Assignment: Repeat the data word for word, excluding every picture.

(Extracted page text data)
--- START ---
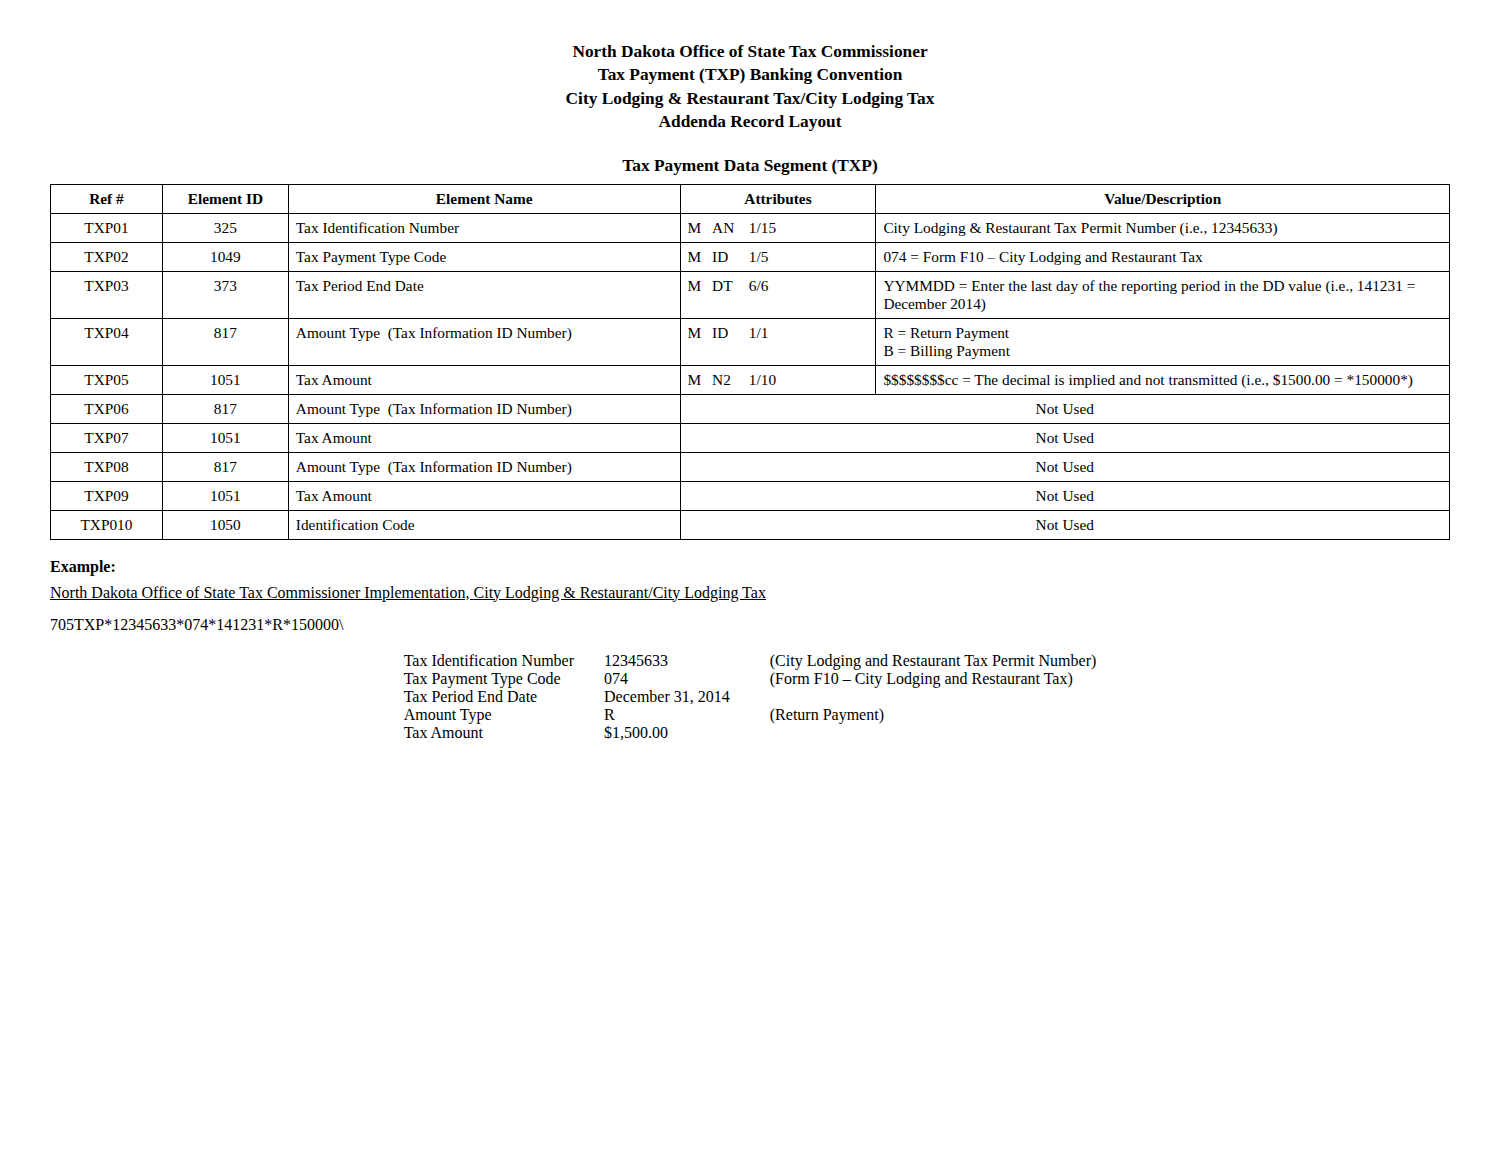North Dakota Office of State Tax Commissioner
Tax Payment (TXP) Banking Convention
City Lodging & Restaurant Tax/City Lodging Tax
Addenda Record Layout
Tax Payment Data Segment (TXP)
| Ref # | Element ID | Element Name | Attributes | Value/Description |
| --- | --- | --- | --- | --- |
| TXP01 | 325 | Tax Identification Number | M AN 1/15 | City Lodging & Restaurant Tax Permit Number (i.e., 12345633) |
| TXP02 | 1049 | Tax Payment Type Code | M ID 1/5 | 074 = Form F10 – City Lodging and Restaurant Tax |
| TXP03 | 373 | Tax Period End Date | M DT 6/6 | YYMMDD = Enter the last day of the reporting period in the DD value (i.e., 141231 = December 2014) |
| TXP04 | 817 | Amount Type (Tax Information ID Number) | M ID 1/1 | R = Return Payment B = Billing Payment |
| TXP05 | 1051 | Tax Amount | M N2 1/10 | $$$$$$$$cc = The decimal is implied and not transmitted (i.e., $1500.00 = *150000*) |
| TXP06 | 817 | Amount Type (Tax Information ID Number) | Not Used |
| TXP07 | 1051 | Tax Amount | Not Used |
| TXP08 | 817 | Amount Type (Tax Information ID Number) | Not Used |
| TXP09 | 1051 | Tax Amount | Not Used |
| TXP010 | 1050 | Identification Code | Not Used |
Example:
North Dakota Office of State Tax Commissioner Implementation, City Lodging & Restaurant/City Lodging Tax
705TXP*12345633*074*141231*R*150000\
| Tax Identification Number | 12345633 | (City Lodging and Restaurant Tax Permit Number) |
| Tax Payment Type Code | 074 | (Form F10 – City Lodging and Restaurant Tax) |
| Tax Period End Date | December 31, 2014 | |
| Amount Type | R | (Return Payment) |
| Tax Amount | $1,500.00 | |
--- END ---
Answer space:
North Dakota Office of State Tax Commissioner
Tax Payment (TXP) Banking Convention
City Lodging & Restaurant Tax/City Lodging Tax
Addenda Record Layout
Tax Payment Data Segment (TXP)
| Ref # | Element ID | Element Name | Attributes | Value/Description |
| --- | --- | --- | --- | --- |
| TXP01 | 325 | Tax Identification Number | M AN 1/15 | City Lodging & Restaurant Tax Permit Number (i.e., 12345633) |
| TXP02 | 1049 | Tax Payment Type Code | M ID 1/5 | 074 = Form F10 – City Lodging and Restaurant Tax |
| TXP03 | 373 | Tax Period End Date | M DT 6/6 | YYMMDD = Enter the last day of the reporting period in the DD value (i.e., 141231 = December 2014) |
| TXP04 | 817 | Amount Type (Tax Information ID Number) | M ID 1/1 | R = Return Payment B = Billing Payment |
| TXP05 | 1051 | Tax Amount | M N2 1/10 | $$$$$$$$cc = The decimal is implied and not transmitted (i.e., $1500.00 = *150000*) |
| TXP06 | 817 | Amount Type (Tax Information ID Number) | Not Used |
| TXP07 | 1051 | Tax Amount | Not Used |
| TXP08 | 817 | Amount Type (Tax Information ID Number) | Not Used |
| TXP09 | 1051 | Tax Amount | Not Used |
| TXP010 | 1050 | Identification Code | Not Used |
Example:
North Dakota Office of State Tax Commissioner Implementation, City Lodging & Restaurant/City Lodging Tax
705TXP*12345633*074*141231*R*150000\
| Tax Identification Number | 12345633 | (City Lodging and Restaurant Tax Permit Number) |
| Tax Payment Type Code | 074 | (Form F10 – City Lodging and Restaurant Tax) |
| Tax Period End Date | December 31, 2014 | |
| Amount Type | R | (Return Payment) |
| Tax Amount | $1,500.00 | |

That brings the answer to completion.